On Friday, January 23, 2015, the Supreme Court granted certiorari in a case raising the issue of whether current methods of execution using lethal injections violate the Eighth Amendment's prohibition of "cruew and unusual punishment." The Court last addressed the question of the constitutionality of lethal injections 8 years ago when it upheld the use of this method of execution in the context of the use of a proven sedative-- sodium thiopental-- which ensured that the subject of the execution would be deeply sedated and thus feel no pain when the drugs that would kill him were administered.
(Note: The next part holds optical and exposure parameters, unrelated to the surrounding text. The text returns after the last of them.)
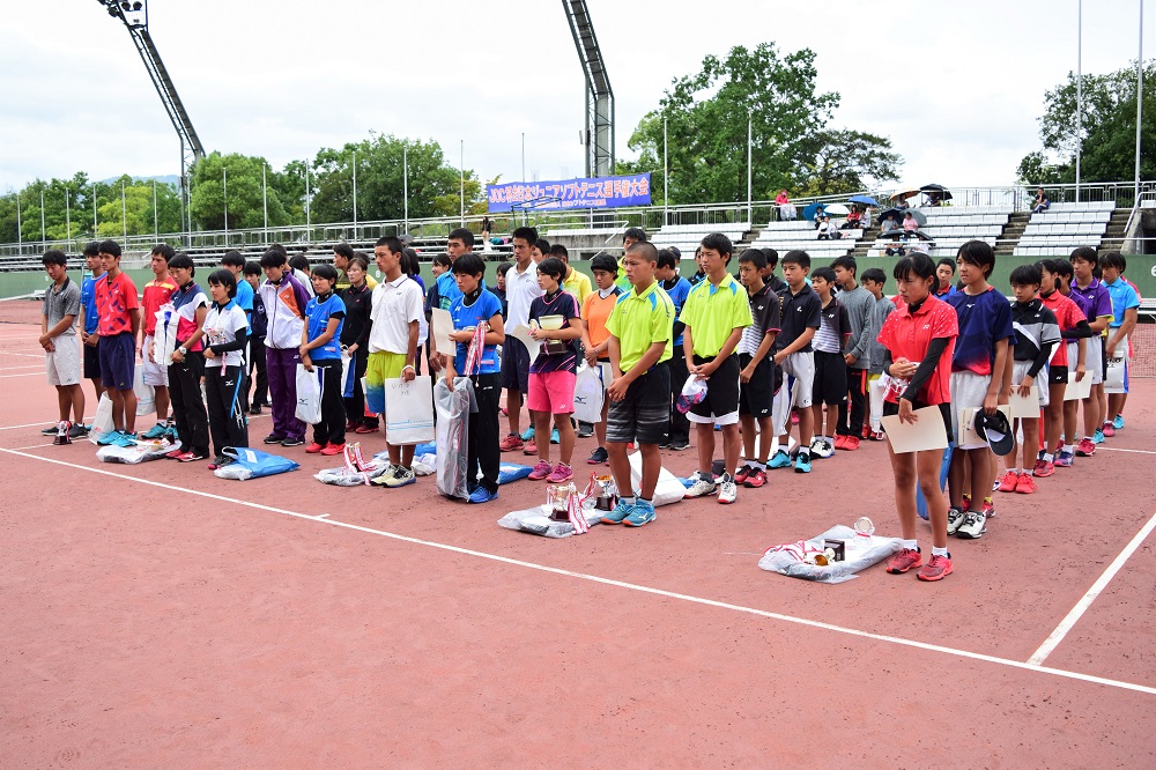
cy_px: 385
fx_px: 963
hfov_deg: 61.9
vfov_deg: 43.6
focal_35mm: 30
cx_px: 578
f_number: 3.5
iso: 125
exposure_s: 1/400
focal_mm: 20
The issue comes up again because no one in the world would sell states sodium thiopental (or a similar drug, pentobarbitol) for the purpose of lethal injection, so the states have been experimenting with other drugs, most commonly midazolam, to induce sedation. The botched executions in Oklahoma, Arizona and elsewhere about which we've all read are a result of this sort of "trial and error" method of using an untested drug for the purpose of killing another person. It is in that context that the Supreme Court decided again to look at the lethal injection protocols.
The name of the case on which the Supreme Court granted cert is now Glossip v. Gross. I say it "now" has that name because it originally came to the Court on behalf of four inmates in Oklahoma, and had the name Warner v. Gross. But last week, before granting cert to consider lethal injection, the Supreme Court refused to stay the execution of Mr. Warner and that very night the State of Oklahoma executed him. So on Friday, when it granted cert, the Court had only three petitioners left before it, and changed the name of the case to the one it currently has.
It might be worth noting that it takes 5 Justices to stay an execution, and there were only 4 who voted to stay the execution of Mr. Warner. We know that because Justice Sotomayer (a Catholic) wrote a strong dissent to the refusal to stay the execution, joined by Justices Breyer, Ginsburg and Kagan, none of whom is Catholic. The remaining 5 Justices on the Court are all Catholic, and none of them would join in voting to grant the stay. Food for thought there. We profess a profound respect for life, but when it comes to the death penalty many of us Catholics somehow step away from logic and make an exception.
But this whole area is full of contradictions. We claim to be a civilized country, and profess great outrage at barbaric practices in the Middle East and elsewhere. But we mostly shrug and move on when we execute people in a way that is excruciatingly-painful.
We say that we need to execute people in order to get justice for the family of their victims. In fact, the State of Oklahoma said just that when it moved yesterday to delay the executions of the remaining three petitioners, one of whose execution had been set for this Thursday, so the Court could consider the methods the State intended to employ. But this idea of lethal violence as punishment for lethal violence isn't one we employ anywhere else.
We long ago gave up the idea that someone who beats up another person should himself be beaten up, or someone who rapes another should be raped. Only barbaric cultures do that. We would be horrified if the punishment for driving recklessly and hurting another were that the reckless driver was himself tied into a vehicle that was then struck at 60 mph, replicating the injuries of the reckless driver's victim.
And the reality is that studies on families of victims show they are not better off when the one who killed their family member is himself or herself executed. In fact, afterwards they carry the guilt of a second death, in addition to the grief of the first one.
No logic at all.
But perhaps the biggest inconsistency lies in the oxymoronic idea that you can have a "humane" execution. There is simply no guaranteed easy and painless way to take another's life. Over the years all the methods we've tried and rejected- -the guillotine, the firing squad, the electric chair, hanging, and now lethal injection-- have at times produced horrible, lingering deaths.
While I don't have a lot of hope that this Court will do it, isn't it time to just say "no?" To say that we as a people respect the dignity of all human beings-- whatever they have done-- so much that we won't voluntarily kill another person?
We need to say that-- to affirm our God-given human dignity-- because if we'll kill someone for murdering another we are only a short step removed from killing someone for heresy, or blasphemy, or for preaching the Gospel. If we don't believe in human dignity across the board, then we don't belive in it at all.
And if we don't believe in it at all, how are we so different from the folks we call barbaric?